Die russischen Behörden gaben am Mittwoch die Einleitung von Ermittlungen zu zwei Autobombenanschlägen in Moskau bekannt. Die Sicherheitsdienste teilten mit, dass sie im Zusammenhang mit dem Fall mindestens zwei Verdächtige, darunter Jugendliche, festgenommen hätten.

Ersten Berichten zufolge gehen die russischen Sicherheitsdienste davon aus, dass diese jungen Leute zur Platzierung der Sprengsätze angestiftet wurden. Die genauen Umstände ihrer Anwerbung oder Beteiligung sind zum jetzigen Zeitpunkt der Ermittlungen noch nicht bekannt.

Bei den Explosionen am Dienstag in der russischen Hauptstadt waren zwei Fahrzeuge beteiligt.
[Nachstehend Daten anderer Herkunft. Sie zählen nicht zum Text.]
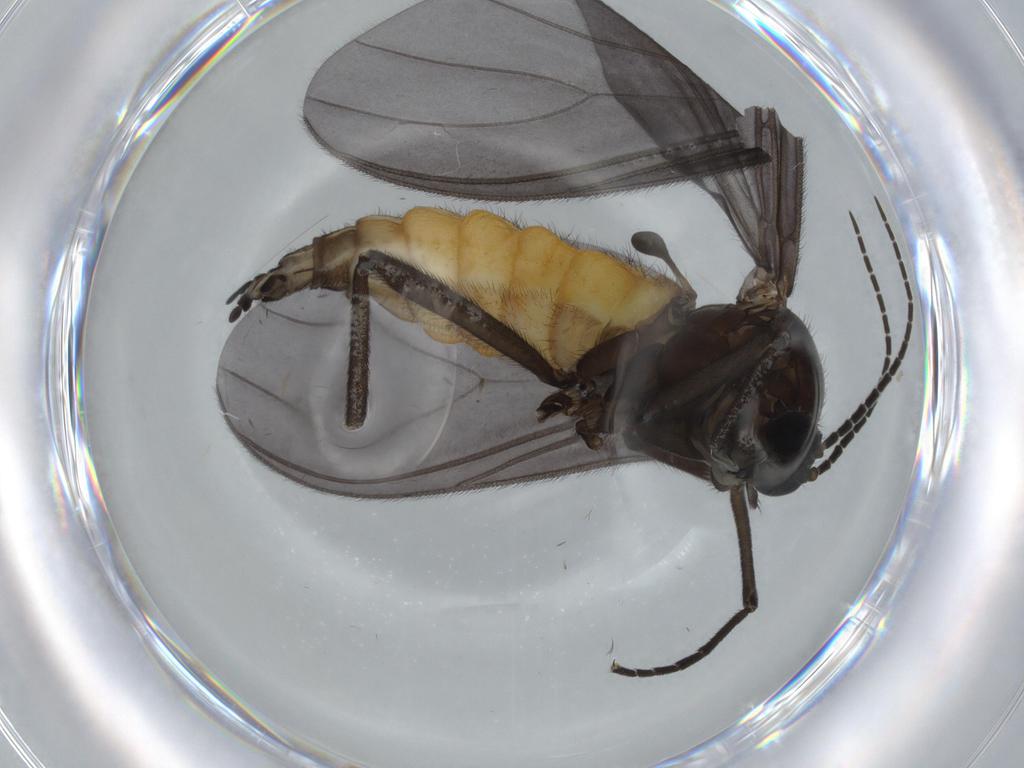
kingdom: Animalia
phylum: Arthropoda
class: Insecta
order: Diptera
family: Sciaridae
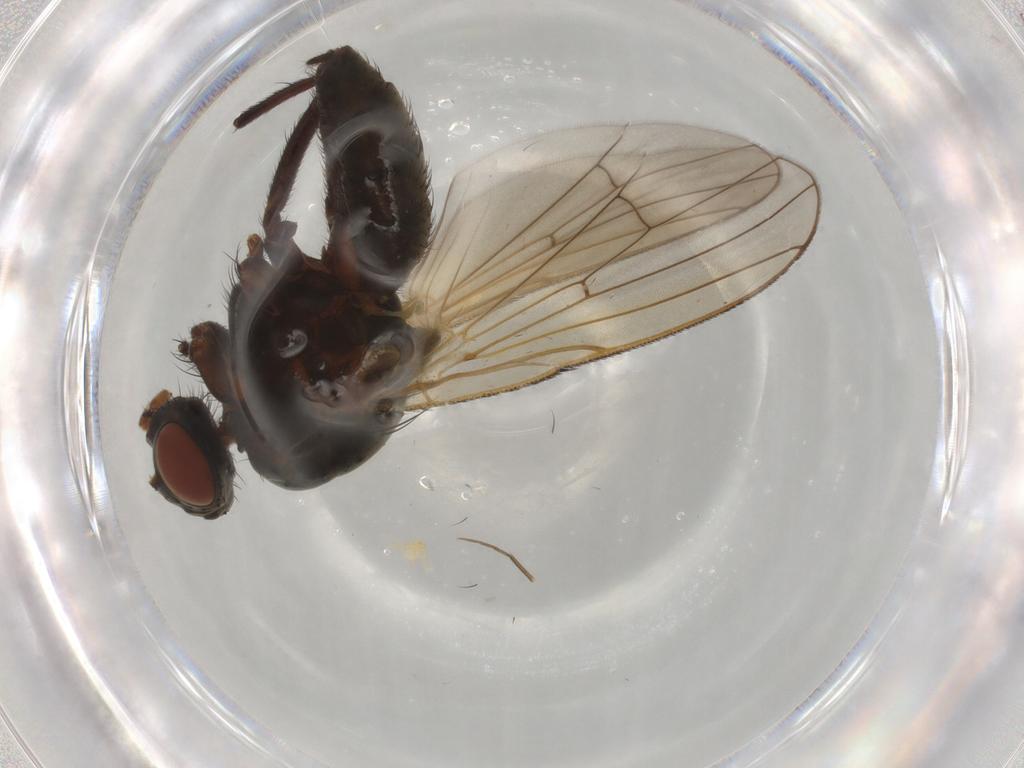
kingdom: Animalia
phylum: Arthropoda
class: Insecta
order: Diptera
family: Anthomyiidae
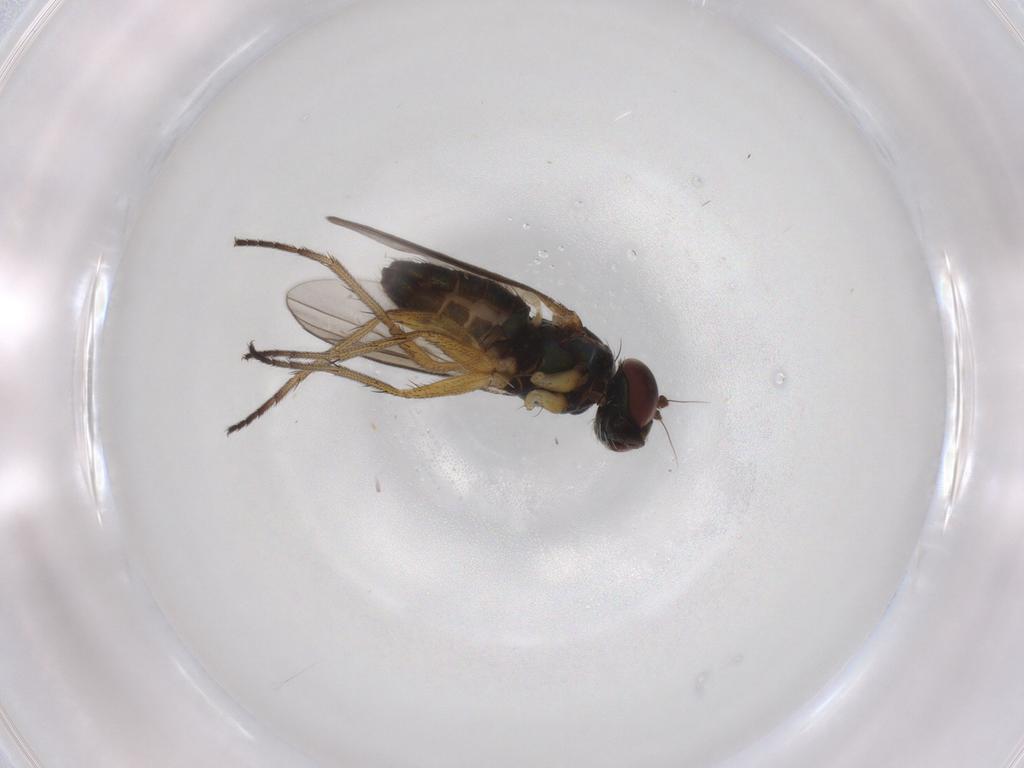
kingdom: Animalia
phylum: Arthropoda
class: Insecta
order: Diptera
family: Dolichopodidae
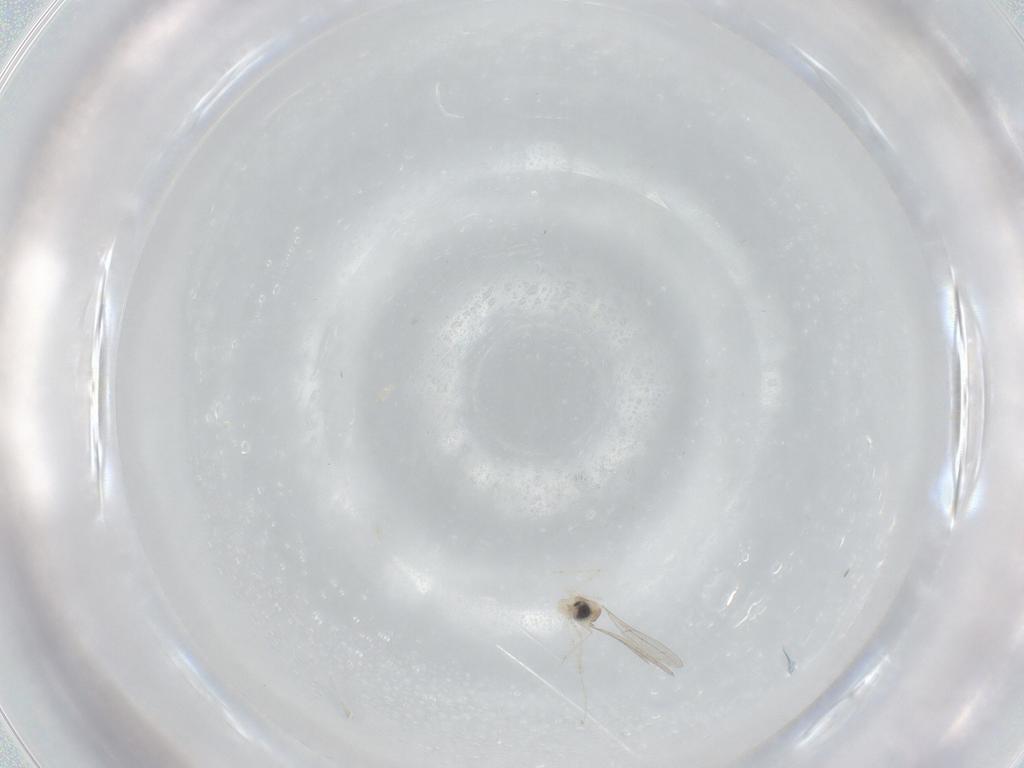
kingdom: Animalia
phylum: Arthropoda
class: Insecta
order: Diptera
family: Cecidomyiidae
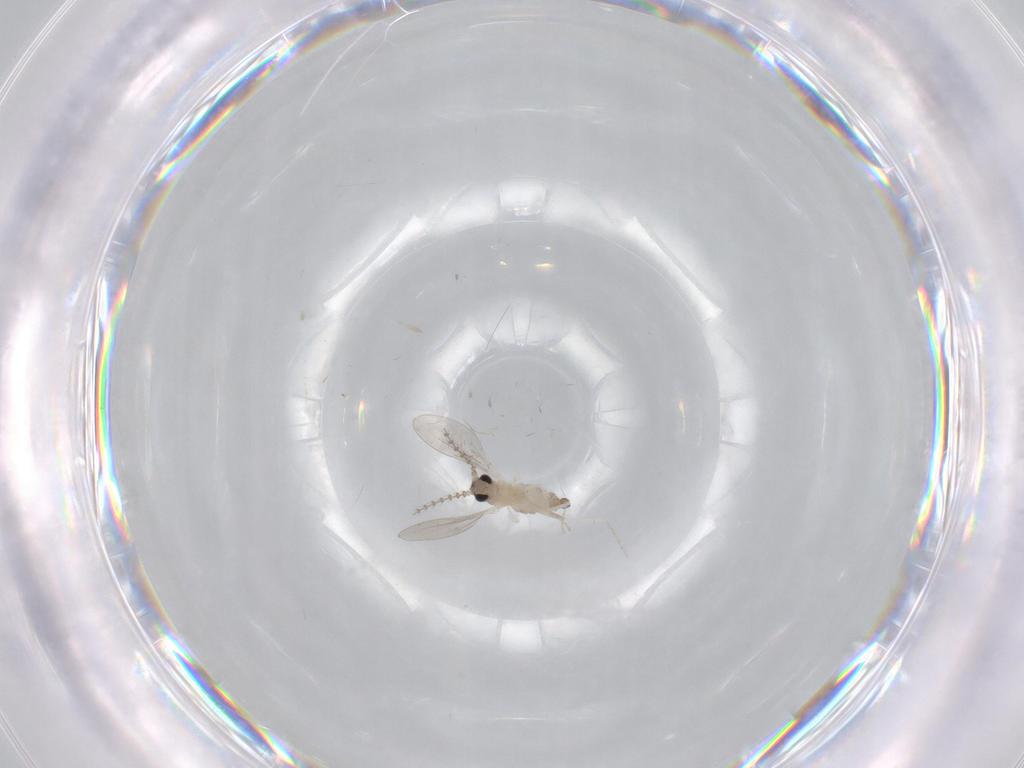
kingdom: Animalia
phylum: Arthropoda
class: Insecta
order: Diptera
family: Cecidomyiidae
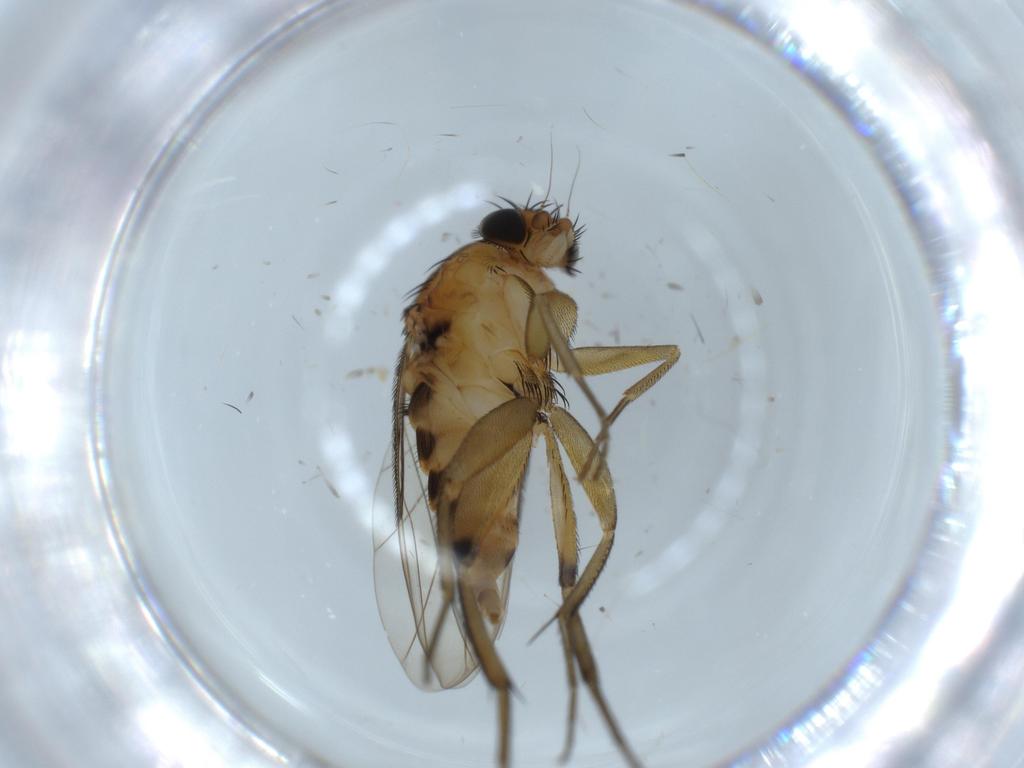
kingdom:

Eine der Detonationen ereignete sich am Morgen im Osten Moskaus, während ein zweiter Sprengsatz von den Behörden im Südwesten der Stadt entdeckt wurde.

Die Explosion des ersten Fahrzeugs führte laut Angaben der Ermittler zum Tod des Fahrers. Die Behörden haben sich bisher nicht zu möglichen weiteren Opfern im Zusammenhang mit diesen Vorfällen geäußert.

Die russischen Sicherheitskräfte setzen ihre Ermittlungen fort, um die Motive und möglichen Verbindungen der Verdächtigen zu klären. Bislang hat sich keine Gruppe zu den Anschlägen bekannt.

Diese Ereignisse finden vor dem Hintergrund erhöhter Sicherheitsvorkehrungen in Russland statt, wo die Behörden regelmäßig behaupten, Sabotageakte oder Angriffe auf Infrastruktur oder staatsnahe Interessen vereitelt oder untersucht zu haben.